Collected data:
*** Begin section ***
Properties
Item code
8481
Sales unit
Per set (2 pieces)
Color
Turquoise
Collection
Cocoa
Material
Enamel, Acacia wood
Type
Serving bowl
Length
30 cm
*** End section ***
Output all of the data exactly as given.

Properties
Item code
8481
Sales unit
Per set (2 pieces)
Color
Turquoise
Collection
Cocoa
Material
Enamel, Acacia wood
Type
Serving bowl
Length
30 cm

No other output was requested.